Dass längst nicht alle Arbeitsmigranten über die nötigen legalen Aufenthaltspapiere verfügen, liegt nicht zuletzt an einer unrealistischen Quotenregelung, aber auch an Unternehmern, die von illegalisierten Arbeitern mehr profitieren als von legal Beschäftigten – und am korrupten Apparat der Migrationsbehörde. Dubiose Firmen verlangen in der Regel zwischen 350 und 400 Euro für eine Aufenthaltsgenehmigung. Wer den offiziellen Weg gehen will, scheitert oft schon daran, an den Sicherheitsleuten vorbei zu den zuständigen Mitarbeitern vorzudringen. Die Föderation der Migranten in Russland beklagt außerdem, dass seit Beginn der Razzien keine Arbeitsgenehmigungen mehr für Tadschiken ausgestellt würden.
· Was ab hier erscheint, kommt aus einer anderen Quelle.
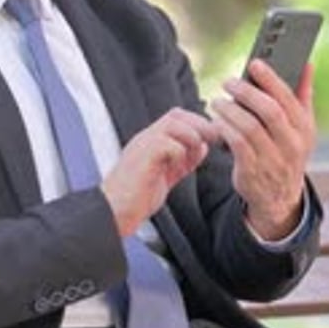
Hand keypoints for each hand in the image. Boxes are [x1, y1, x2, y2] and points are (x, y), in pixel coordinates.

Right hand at [101, 108, 218, 237]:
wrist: (114, 212)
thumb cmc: (137, 198)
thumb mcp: (166, 176)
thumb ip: (183, 161)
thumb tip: (203, 147)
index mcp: (151, 141)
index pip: (177, 117)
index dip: (197, 123)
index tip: (211, 138)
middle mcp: (146, 138)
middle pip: (177, 115)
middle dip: (199, 125)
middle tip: (214, 139)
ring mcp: (143, 145)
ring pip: (174, 124)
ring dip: (192, 137)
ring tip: (195, 155)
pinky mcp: (143, 156)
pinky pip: (168, 144)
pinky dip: (180, 153)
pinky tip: (178, 168)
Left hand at [211, 61, 315, 239]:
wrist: (278, 197)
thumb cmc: (286, 152)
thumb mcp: (301, 129)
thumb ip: (302, 96)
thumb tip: (306, 64)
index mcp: (304, 129)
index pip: (288, 99)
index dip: (270, 79)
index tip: (254, 64)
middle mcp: (291, 144)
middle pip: (269, 111)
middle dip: (246, 92)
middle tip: (228, 82)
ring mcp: (272, 159)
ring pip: (249, 127)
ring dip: (230, 110)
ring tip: (217, 101)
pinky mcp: (251, 171)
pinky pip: (236, 144)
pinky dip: (225, 129)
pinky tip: (217, 120)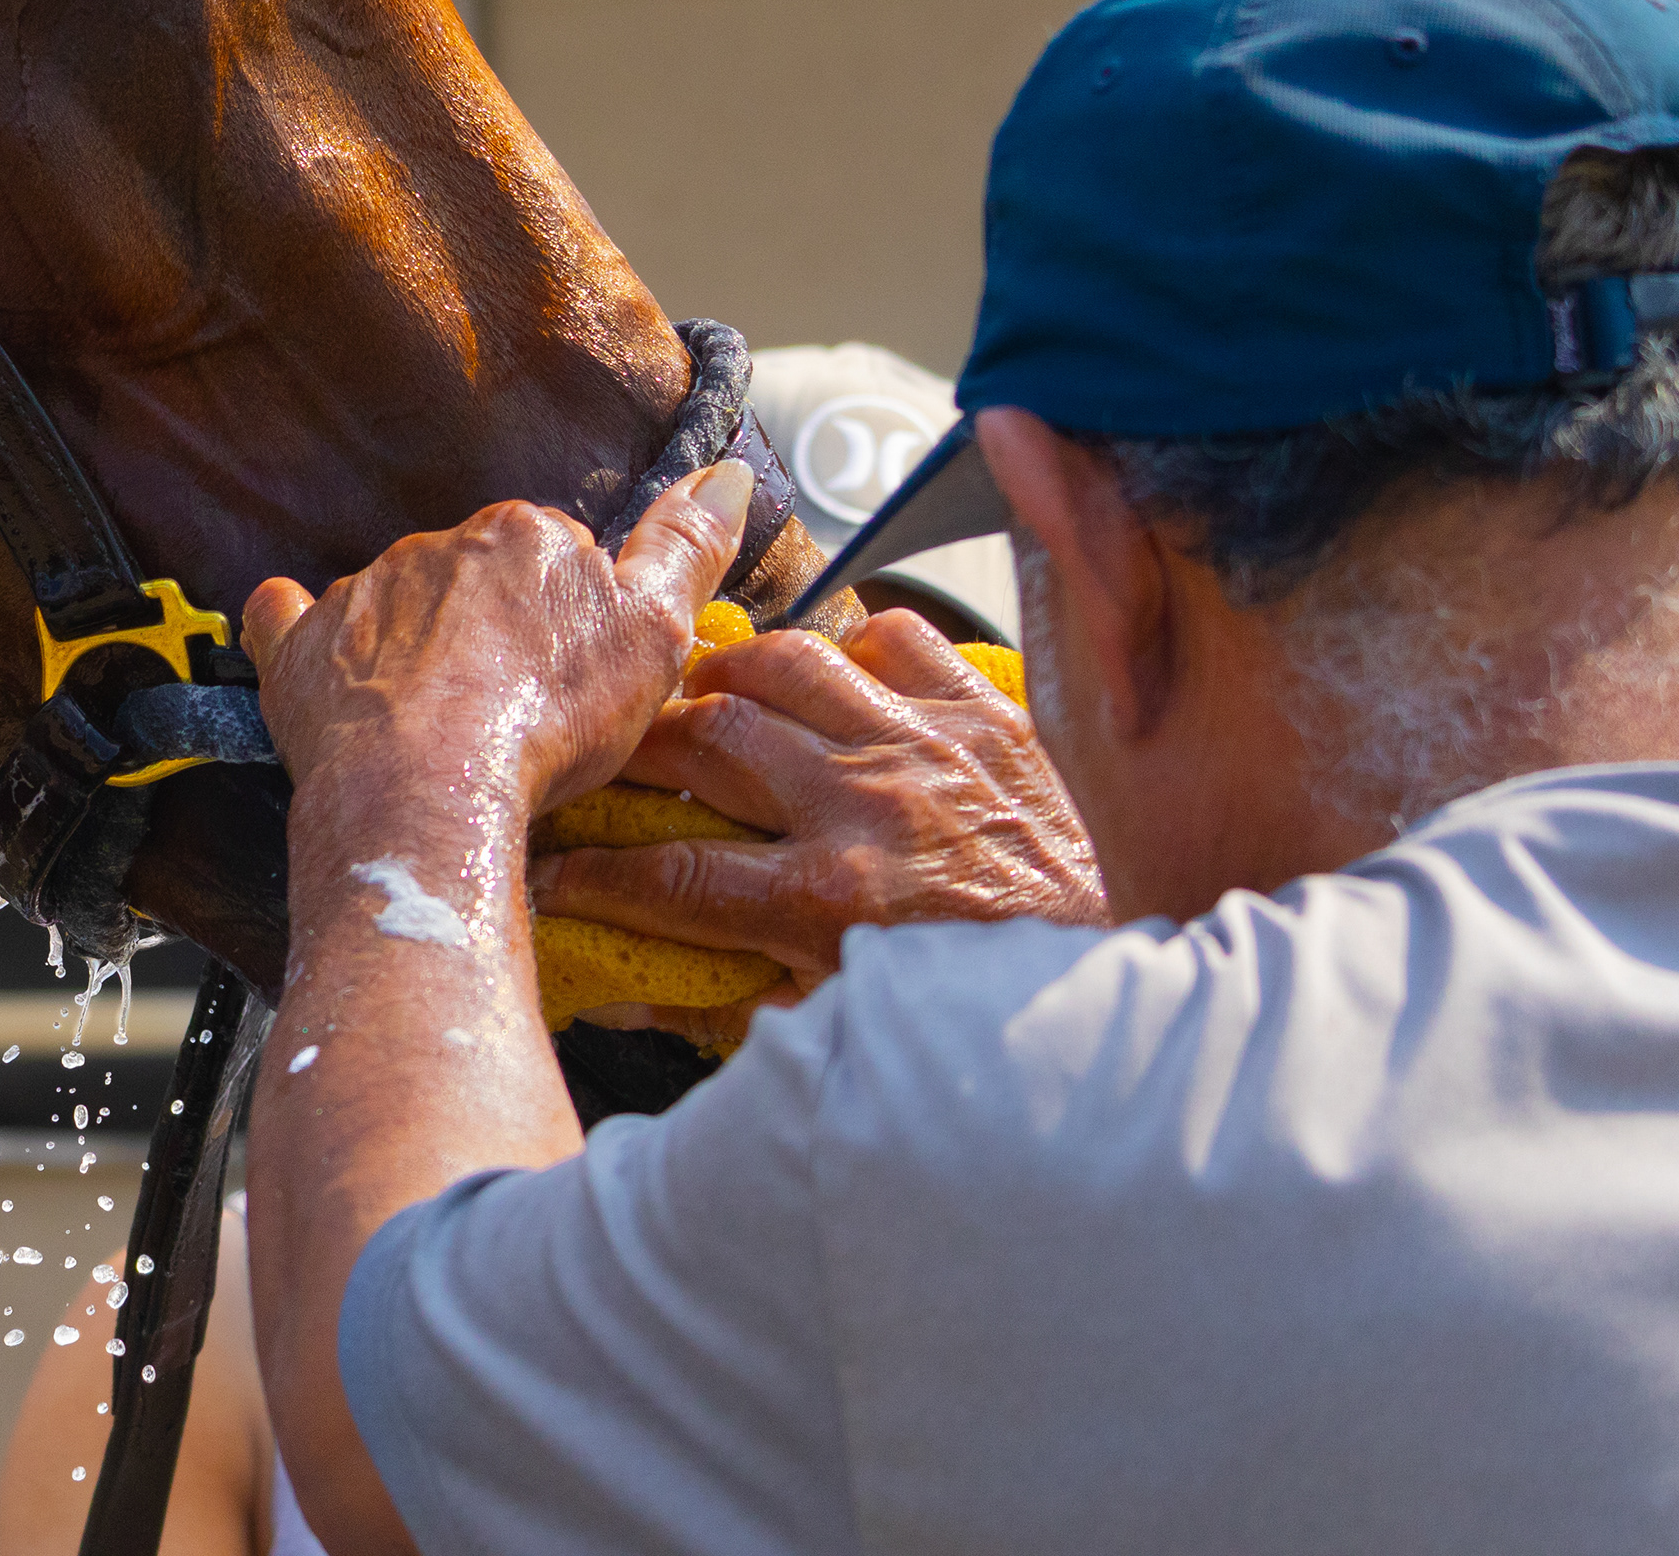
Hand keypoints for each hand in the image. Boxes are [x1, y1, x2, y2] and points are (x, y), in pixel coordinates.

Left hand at [240, 462, 757, 814]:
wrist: (427, 793)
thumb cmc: (548, 723)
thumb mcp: (654, 636)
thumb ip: (687, 548)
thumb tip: (729, 473)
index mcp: (523, 534)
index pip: (555, 555)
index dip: (570, 616)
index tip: (575, 671)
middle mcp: (437, 545)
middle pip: (476, 577)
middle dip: (494, 626)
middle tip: (515, 704)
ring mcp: (362, 593)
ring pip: (399, 604)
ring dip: (418, 643)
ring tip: (443, 720)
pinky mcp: (301, 649)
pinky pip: (291, 621)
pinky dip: (300, 630)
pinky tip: (309, 650)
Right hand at [529, 606, 1107, 988]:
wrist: (1124, 986)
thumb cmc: (990, 1021)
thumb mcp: (854, 1038)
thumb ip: (737, 1014)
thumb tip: (629, 1003)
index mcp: (827, 903)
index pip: (669, 873)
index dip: (592, 868)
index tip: (554, 867)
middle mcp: (867, 808)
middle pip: (709, 738)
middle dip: (641, 746)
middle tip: (616, 758)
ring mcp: (927, 749)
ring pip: (788, 663)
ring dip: (730, 674)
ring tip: (707, 698)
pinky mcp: (988, 717)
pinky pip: (897, 640)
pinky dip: (854, 648)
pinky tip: (836, 680)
Russlands oberster Amtsarzt Gennadij Onisch­tschenko stuft Tadschiken gar als Gesundheitsrisiko ein und würde sie am liebsten überhaupt nicht mehr einreisen lassen. Pikant ist ferner, dass die Polizei auf denunziatorische Dienste der rechtsextremen Organisation Swetlaja Rus zurückgegriffen hatte, was zu mindestens 40 Festnahmen geführt hat.